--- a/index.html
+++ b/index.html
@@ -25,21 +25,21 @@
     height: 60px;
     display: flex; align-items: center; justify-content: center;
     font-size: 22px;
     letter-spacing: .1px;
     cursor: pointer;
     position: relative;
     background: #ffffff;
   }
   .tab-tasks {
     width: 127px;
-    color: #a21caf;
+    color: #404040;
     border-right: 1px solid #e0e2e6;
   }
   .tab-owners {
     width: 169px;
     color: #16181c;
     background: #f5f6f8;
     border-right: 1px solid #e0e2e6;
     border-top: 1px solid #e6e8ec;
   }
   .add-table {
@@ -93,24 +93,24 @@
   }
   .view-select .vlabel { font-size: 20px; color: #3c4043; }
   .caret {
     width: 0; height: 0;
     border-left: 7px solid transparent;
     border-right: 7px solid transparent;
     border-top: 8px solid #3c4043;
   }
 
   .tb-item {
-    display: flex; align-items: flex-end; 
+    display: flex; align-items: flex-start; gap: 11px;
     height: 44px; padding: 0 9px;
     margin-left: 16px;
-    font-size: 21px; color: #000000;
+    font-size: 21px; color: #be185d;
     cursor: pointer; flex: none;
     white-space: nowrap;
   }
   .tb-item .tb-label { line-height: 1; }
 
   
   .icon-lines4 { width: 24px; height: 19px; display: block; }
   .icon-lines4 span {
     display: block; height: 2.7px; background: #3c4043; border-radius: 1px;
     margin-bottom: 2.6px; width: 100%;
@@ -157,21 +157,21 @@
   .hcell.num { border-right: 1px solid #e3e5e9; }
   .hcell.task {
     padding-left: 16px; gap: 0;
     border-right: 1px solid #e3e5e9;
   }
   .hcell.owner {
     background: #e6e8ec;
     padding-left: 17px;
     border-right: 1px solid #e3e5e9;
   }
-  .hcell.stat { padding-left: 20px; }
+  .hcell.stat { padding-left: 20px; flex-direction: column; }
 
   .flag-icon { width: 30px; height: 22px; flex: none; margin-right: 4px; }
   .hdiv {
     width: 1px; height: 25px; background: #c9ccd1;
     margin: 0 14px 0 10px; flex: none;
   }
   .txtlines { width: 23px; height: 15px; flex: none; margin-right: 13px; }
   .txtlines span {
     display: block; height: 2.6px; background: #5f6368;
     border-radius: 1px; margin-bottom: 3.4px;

* * *

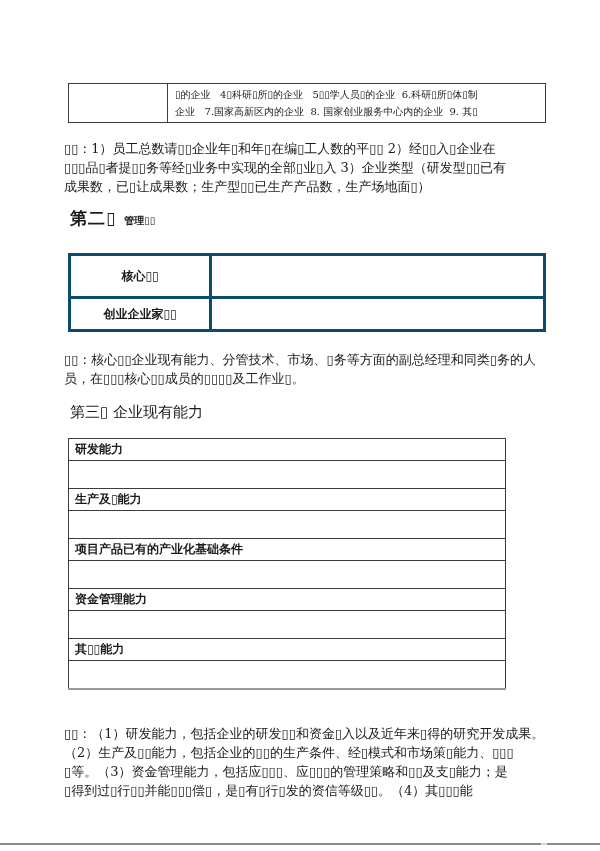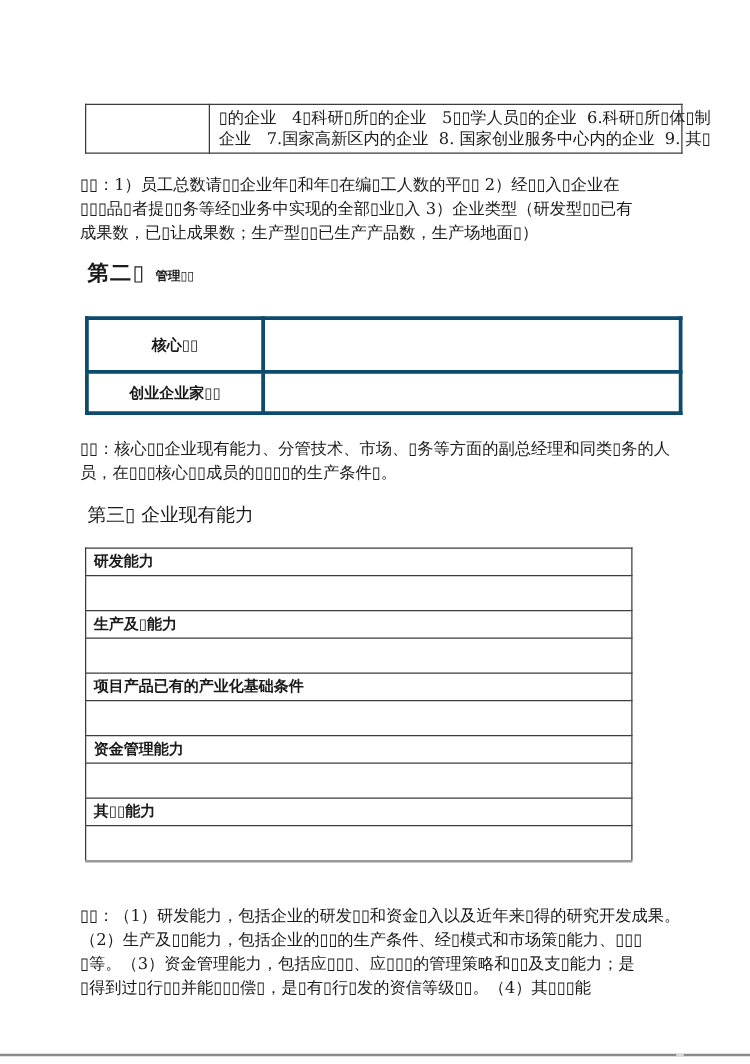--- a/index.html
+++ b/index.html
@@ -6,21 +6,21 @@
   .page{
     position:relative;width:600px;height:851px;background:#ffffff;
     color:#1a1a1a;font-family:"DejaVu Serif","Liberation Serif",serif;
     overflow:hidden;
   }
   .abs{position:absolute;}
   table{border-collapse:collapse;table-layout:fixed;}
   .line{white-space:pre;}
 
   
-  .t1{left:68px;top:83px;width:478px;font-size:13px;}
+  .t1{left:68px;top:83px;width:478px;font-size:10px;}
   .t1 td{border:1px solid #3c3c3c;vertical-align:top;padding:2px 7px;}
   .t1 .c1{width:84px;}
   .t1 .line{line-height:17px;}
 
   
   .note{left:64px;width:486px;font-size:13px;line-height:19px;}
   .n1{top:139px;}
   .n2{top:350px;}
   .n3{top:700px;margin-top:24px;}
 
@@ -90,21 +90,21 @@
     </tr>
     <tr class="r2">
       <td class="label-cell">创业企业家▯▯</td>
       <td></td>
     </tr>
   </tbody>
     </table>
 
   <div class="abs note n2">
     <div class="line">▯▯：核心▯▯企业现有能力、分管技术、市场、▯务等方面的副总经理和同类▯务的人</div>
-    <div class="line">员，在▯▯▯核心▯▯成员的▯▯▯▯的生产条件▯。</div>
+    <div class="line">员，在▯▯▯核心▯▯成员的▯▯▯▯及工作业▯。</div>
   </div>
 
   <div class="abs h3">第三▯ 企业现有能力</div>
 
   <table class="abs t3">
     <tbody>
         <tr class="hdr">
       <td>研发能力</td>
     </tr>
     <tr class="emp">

• Task objective:
Note every line of the entries in which "hcell" appears, and copy it down.

• Written response:
   .hcell.num { border-right: 1px solid #e3e5e9; }
   .hcell.task {
   .hcell.owner {
-  .hcell.stat { padding-left: 20px; }
+  .hcell.stat { padding-left: 20px; flex-direction: column; }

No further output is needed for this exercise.